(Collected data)
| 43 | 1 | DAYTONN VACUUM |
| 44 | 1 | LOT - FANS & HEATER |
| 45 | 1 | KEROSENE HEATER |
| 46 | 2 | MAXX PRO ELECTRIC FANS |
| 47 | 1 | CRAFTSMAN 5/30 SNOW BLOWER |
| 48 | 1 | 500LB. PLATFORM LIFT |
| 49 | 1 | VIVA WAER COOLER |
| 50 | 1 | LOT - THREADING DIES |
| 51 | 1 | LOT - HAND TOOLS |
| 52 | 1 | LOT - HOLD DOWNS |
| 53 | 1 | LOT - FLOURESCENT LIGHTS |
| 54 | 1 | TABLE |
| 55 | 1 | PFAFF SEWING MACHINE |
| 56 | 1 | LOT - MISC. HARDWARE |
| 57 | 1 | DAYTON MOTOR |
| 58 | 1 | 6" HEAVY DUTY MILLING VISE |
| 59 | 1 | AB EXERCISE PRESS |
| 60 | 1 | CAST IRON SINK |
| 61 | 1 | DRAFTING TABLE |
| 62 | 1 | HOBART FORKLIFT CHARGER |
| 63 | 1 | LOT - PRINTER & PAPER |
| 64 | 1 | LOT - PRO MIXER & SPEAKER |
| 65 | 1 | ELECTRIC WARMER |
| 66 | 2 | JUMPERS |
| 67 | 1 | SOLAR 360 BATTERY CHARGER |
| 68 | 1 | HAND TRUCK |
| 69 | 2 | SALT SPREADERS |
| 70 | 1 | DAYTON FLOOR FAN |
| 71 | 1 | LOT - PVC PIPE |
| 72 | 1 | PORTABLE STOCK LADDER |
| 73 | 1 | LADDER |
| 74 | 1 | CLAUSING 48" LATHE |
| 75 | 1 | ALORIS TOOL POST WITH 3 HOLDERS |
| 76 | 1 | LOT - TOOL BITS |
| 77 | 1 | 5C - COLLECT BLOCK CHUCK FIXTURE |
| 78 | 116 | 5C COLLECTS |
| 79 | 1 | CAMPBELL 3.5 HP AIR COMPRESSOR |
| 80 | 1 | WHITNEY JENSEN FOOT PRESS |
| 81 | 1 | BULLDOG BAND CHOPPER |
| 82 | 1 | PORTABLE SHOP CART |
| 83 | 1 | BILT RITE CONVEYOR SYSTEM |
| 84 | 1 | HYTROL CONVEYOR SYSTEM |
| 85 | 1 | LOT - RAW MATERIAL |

### Problem requirements
Keep only the lines from the one containing "STOCK LADDER |" to the end of the entries, and repeat them exactly.

### Finished task
| 72 | 1 | PORTABLE STOCK LADDER |
| 73 | 1 | LADDER |
| 74 | 1 | CLAUSING 48" LATHE |
| 75 | 1 | ALORIS TOOL POST WITH 3 HOLDERS |
| 76 | 1 | LOT - TOOL BITS |
| 77 | 1 | 5C - COLLECT BLOCK CHUCK FIXTURE |
| 78 | 116 | 5C COLLECTS |
| 79 | 1 | CAMPBELL 3.5 HP AIR COMPRESSOR |
| 80 | 1 | WHITNEY JENSEN FOOT PRESS |
| 81 | 1 | BULLDOG BAND CHOPPER |
| 82 | 1 | PORTABLE SHOP CART |
| 83 | 1 | BILT RITE CONVEYOR SYSTEM |
| 84 | 1 | HYTROL CONVEYOR SYSTEM |
| 85 | 1 | LOT - RAW MATERIAL |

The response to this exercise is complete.